Régulation / Concurrence / Didier Migaud / Cour des comptes / Emmanuel Macron
Régulation / Concurrence
Didier Migaud / Cour des comptes / Emmanuel Macron
La Cour des Comptes siffle la fin de la récré
En principe Didier Migaud est inamovible jusqu’à l’âge de sa retraite qui sonnera en juin 2021 lorsqu’il approchera des 69 ans. Mais à l’Elysée on aimerait bien le voir abandonner son poste plus tôt et surtout la liberté de ton qu’il donne aux rapports de la Cour des Comptes. A la mi mai l’assemblée nationale a donc réduit d’un an l’âge de la retraite pour les dirigeants d’autorités administratives indépendantes... de manière à ce que l’état y nomme des personnalités un peu moins indépendantes. Déjà un transfert de Didier Migaud au Conseil Constitutionnel avait été tenté en vain en début d’année afin qu’il quitte la Rue Cambon et qu’il laisse sa place à Pierre Moscovici.
Il faut dire que dans ses rapports l’ancien député fabiusien ne mâche pas ses mots. "La France est loin d'avoir résorbé ses déficits structurels alors que de nombreux voisins européens ont pratiquement atteint l'équilibre", écrit-il dans un rapport publié ce jour, avant d’ajouter : "Cette divergence accrue entre la France et ses partenaires est préoccupante". Il faut dire que dans son programme de stabilité budgétaire, envoyé fin avril à Bruxelles, le gouvernement a abaissé ses objectifs budgétaires afin de tenir compte du ralentissement de la croissance, mais aussi des dépenses et baisses d'impôts annoncées depuis décembre, évaluées à près de 17 milliards d'euros.
Selon le ministère de l'Économie et des Finances, le déficit public devrait ainsi atteindre 3,1% du produit intérieur brut (PIB) cette année, puis 2 % en 2020, 1,6 % en 2021 et 1,2 % en 2022 - alors que le gouvernement prévoyait à l'origine un quasi retour à l'équilibre pour la fin du quinquennat. La dette publique, quant à elle, devrait passer de 98,4 % du PIB en 2018 à 98,9 % cette année.
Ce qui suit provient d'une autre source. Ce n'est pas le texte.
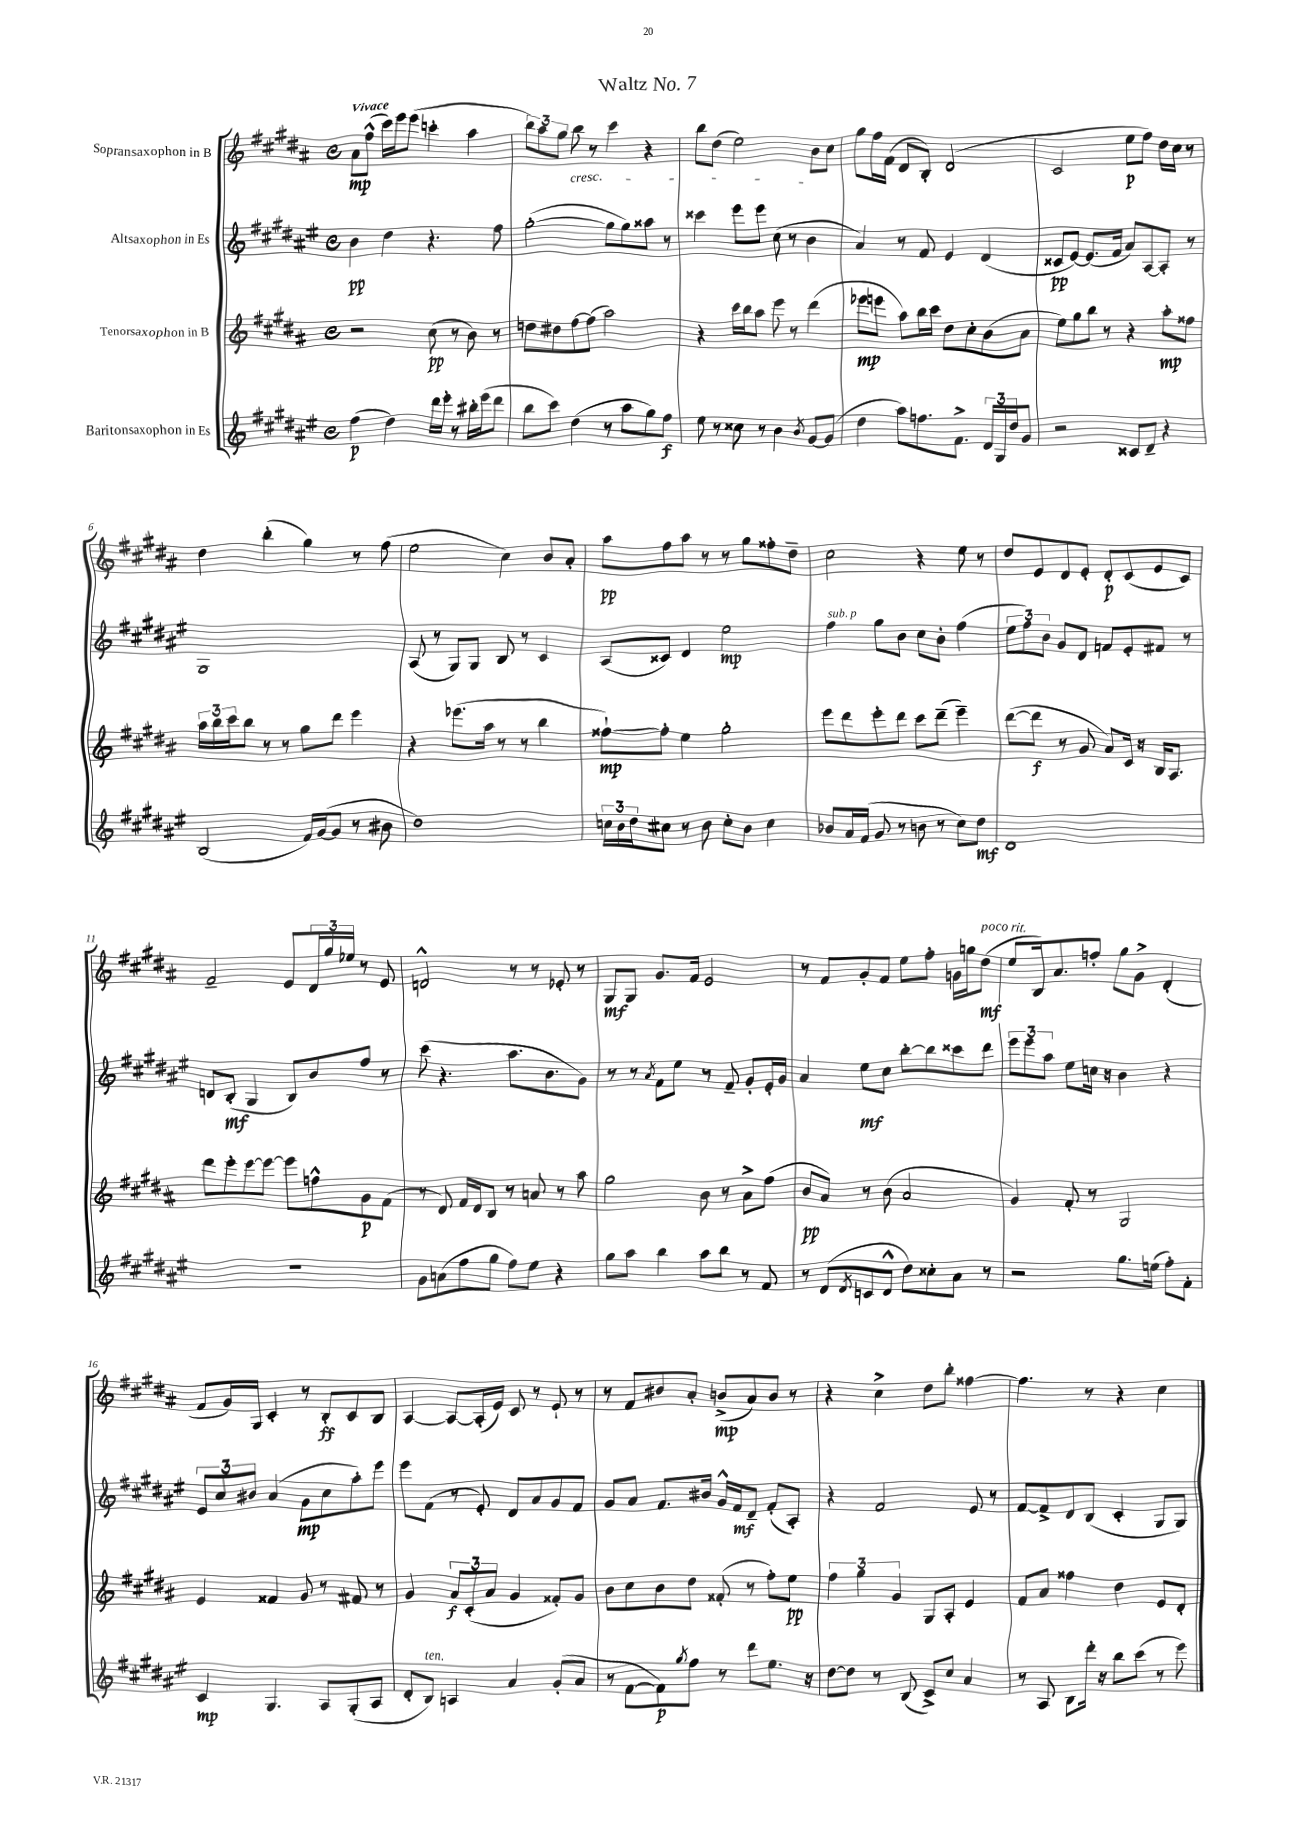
\header { title = "Waltz No. 7" }
<<
\new StaffGroup <<
\new Staff = "s0" \with { instrumentName = "Sopransaxophon in B" } {
    \clef treble \key b \major \defaultTimeSignature \time 4/4 \tempo "Vivace"
    ais'8\mp fis''8-^( cis'''16) e'''16 e'''8( c'''4-. ais''4 |
    \tuplet 3/2 { b''8) ais''8 gis''8 } b''8\cresc r8 cis'''4 r4 |
    b''8 dis''8( e''2) b'8\! cis''8 |
    gis''8 fis''16 fis'16( dis'8 b8-.) dis'2( |
    cis'2 e''8\p fis''8) dis''16 cis''16 r8 |
    dis''4 b''4-.( gis''4) r8 fis''8( |
    e''2 cis''4) b'8 ais'8-. |
    ais''8\pp fis''8 ais''8 r8 r8 gis''8 fisis''8-. dis''8-- |
    cis''2 r4 e''8 r8 |
    dis''8 e'8 dis'8 e'8-. dis'8-.\p cis'8( e'8 cis'8) |
    fis'2-- e'8 \tuplet 3/2 { dis'16 gis''16 ees''16 } r8 e'8 |
    d'2-^ r8 r8 ees'8-. r8 |
    gis8\mf gis8 gis'8. fis'16 e'2 |
    r8 fis'8 gis'8-. fis'8 e''8 fis''8-. g'16 g''16 dis''8\mf^\markup { \italic "poco rit." }( |
    e''8 b16) ais'8. f''8-. gis''8 gis'8-> dis'4-.( |
    fis'8 gis'16) gis16 cis'4-. r8 b8-.\ff cis'8 b8 |
    ais4~ ais8~ ais16-.( e'16) cis'8 r8 e'8-! r8 |
    r8 fis'8 bis'8 ais'8-. b'8->\mp( ais'8) b'8 r8 |
    r4 cis''4-> dis''8 b''8-. fisis''4~ |
    fisis''4. r8 r4 cis''4 \bar "|." |
}
\new Staff = "s1" \with { instrumentName = "Altsaxophon in Es" } {
    \clef treble \key fis \major \defaultTimeSignature \time 4/4
    b'4\pp dis''4 r4. fis''8 |
    gis''2~-.( gis''8 gis''8) aisis''8 r8 |
    cisis'''4 eis'''8 eis'''8 cis''8( r8 b'4 |
    ais'4) r8 fis'8 eis'4 dis'4( |
    cisis'8\pp eis'8~) eis'8.( fis'16 ais'8) ais8~ ais8-. r8 |
    gis1 |
    ais8( r8 gis8) gis8 b8 r8 cis'4 |
    ais8( cisis'8) dis'4 eis''2\mp |
    fis''4^\markup { \italic "sub. p" } gis''8 b'8 cis''8 b'8-. fis''4( |
    \tuplet 3/2 { eis''8 fis''8) b'8 } gis'8 dis'8 f'8 eis'8-. fis'8 r8 |
    d'8 b8-.\mf( gis4 b8) b'8 fis''8 r8 |
    cis'''8( r4. ais''8. b'8. gis'8) |
    r8 r8 \acciaccatura { ais'8 } fis'8 eis''8 r8 fis'8-- gis'8-. eis'16-. gis'16 |
    ais'4 eis''8\mf cis''8 b''8~-. b''8 cisis'''8 dis'''8 |
    \tuplet 3/2 { eis'''8 eis'''8 ais''8 } eis''8 c''16 r16 b'4 r4 |
    \tuplet 3/2 { eis'8 cis''8 bis'8 } ais'4( gis'8\mp cis''8 ais''8-.) eis'''8 |
    eis'''8 fis'8( r8 eis'8-.) dis'8 ais'8 gis'8 fis'8 |
    gis'8 ais'8 fis'8. bis'16 gis'16-^ fis'16\mf dis'8-- fis'8-.( ais8-.) |
    r4 fis'2 eis'8 r8 |
    fis'8~ fis'8-> dis'8 b8( cis'4-. gis8 gis8) \bar "|." |
}
\new Staff = "s2" \with { instrumentName = "Tenorsaxophon in B" } {
    \clef treble \key b \major \defaultTimeSignature \time 4/4
    r2 cis''8\pp( r8 b'8) r8 |
    d''8 dis''8 fis''8~ fis''8( ais''2) |
    r4 cis'''16 b''16 ais''8 e'''8 r8 dis'''4( |
    ees'''8\mp e'''8 ais''8) b''16 cis'''16 dis''8 cis''8-. b'8( ais'8 |
    e''8) gis''8 b''8 r8 r4 ais''8-.\mp fisis''8 |
    \tuplet 3/2 { ais''16 b''16 cis'''16 } b''8 r8 r8 gis''8 dis'''8 e'''4 |
    r4 ees'''8.( ais''16 r8 r8 b''4 |
    fisis''8~-!\mp) fisis''8-. e''4 gis''2-. |
    e'''8 dis'''8 e'''8-. dis'''8 cis'''8 dis'''8--( e'''4--) |
    dis'''8~( dis'''8\f r8 gis'8 ais'8) cis'16 r16 b16 ais8. |
    dis'''8 e'''8-. e'''8~ e'''8~ e'''8 f''8-^ gis'8\p fis'8( |
    r8 dis'8) fis'16 dis'16 b8 r8 a'8 r8 ais''8 |
    gis''2 b'8 r8 ais'8-> fis''8( |
    b'8\pp ais'8) r8 b'8( ais'2 |
    gis'4) fis'8-. r8 gis2 |
    e'4 fisis'4 gis'8 r8 fis'8 r8 |
    gis'4 \tuplet 3/2 { ais'8\f cis'8-.( ais'8 } gis'4 fisis'8-.) gis'8 |
    b'8 cis''8 b'8 dis''8 fisis'8-.( r8 fis''8-.) e''8\pp |
    \tuplet 3/2 { fis''4 gis''4 gis'4 } gis8 ais8-. e'4 |
    fis'8 ais'8 fisis''4 dis''4 e'8 dis'8-. \bar "|." |
}
\new Staff = "s3" \with { instrumentName = "Baritonsaxophon in Es" } {
    \clef treble \key fis \major \defaultTimeSignature \time 4/4
    fis''4\p( dis''4) dis'''16 eis'''16-. r8 bis''16-. eis'''16( dis'''8 |
    b''8 cis'''8) dis''4( r8 ais''8 gis''8) fis''8\f |
    eis''8 r8 cisis''8 r8 b'4 \acciaccatura { b'8 } gis'8~ gis'8( |
    dis''4 ais''8) f''8. fis'8.-> \tuplet 3/2 { dis'16 gis16 dis''16 } gis'8 |
    r2 cisis'8 dis'8-- r4 |
    b2( fis'16) gis'16~( gis'8 r8 bis'8 |
    dis''1) |
    \tuplet 3/2 { c''16 b'16 dis''16 } cis''8 r8 b'8 cis''8-. b'8 cis''4 |
    bes'8 ais'16 fis'16( gis'8 r8 b'8 r8 cis''8) dis''8\mf |
    dis'1 |
    R1 |
    gis'8 a'8( fis''8 gis''8 fis''8) eis''8 r4 |
    gis''8 ais''8 b''4 ais''8 b''8 r8 fis'8 |
    r8 dis'8( \acciaccatura { dis'8 } c'8 dis'8-^ dis''8) cisis''8-. ais'8 r8 |
    r2 gis''8. e''16( fis''8-.) fis'8-. |
    cis'4\mp gis4. ais8 gis8-.( ais8 |
    dis'8-. b8^\markup { \italic "ten." }) a4 ais'4 gis'8-.( ais'8 |
    r8 fis'8~ fis'8\p) \acciaccatura { gis''8 } fis''8 r8 dis'''8 eis''8. r16 |
    dis''8~ dis''8 r8 b8( cis'8->) cis''8 ais'4 |
    r8 ais8 b8 dis'''16-. r16 b''8 cis'''8( r8 eis'''8) \bar "|." |
}
>>
>>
Un triste record historique.
Tout cela a amené Didier Migaud à déclarer que "Notre pays doit cesser de s'abandonner à l'un de ses travers: celui de toujours reporter à plus tard les efforts à fournir". La mise en garde de la Cour des comptes intervient en plein débat, chez les économistes, sur l'opportunité de poursuivre ou non la politique de lutte contre la dette publique, du fait de taux historiquement très bas. Ce à quoi Didier Migaud rétorque de manière fort opportune : "Il serait imprudent de compter sur un maintien durable des taux d'intérêt à un niveau bas. L'expérience historique enseigne en effet que les hausses de taux d'intérêt peuvent être brutales, surtout pour un pays qui, comme la France, a un niveau de dette publique nettement supérieur à certains de ses voisins."
On comprend qu’une telle liberté de parole ne plaise pas vraiment à Bercy ou à l’Elysée. Mais il est bon, de temps en temps, de voir un sage remettre l’église au milieu du village.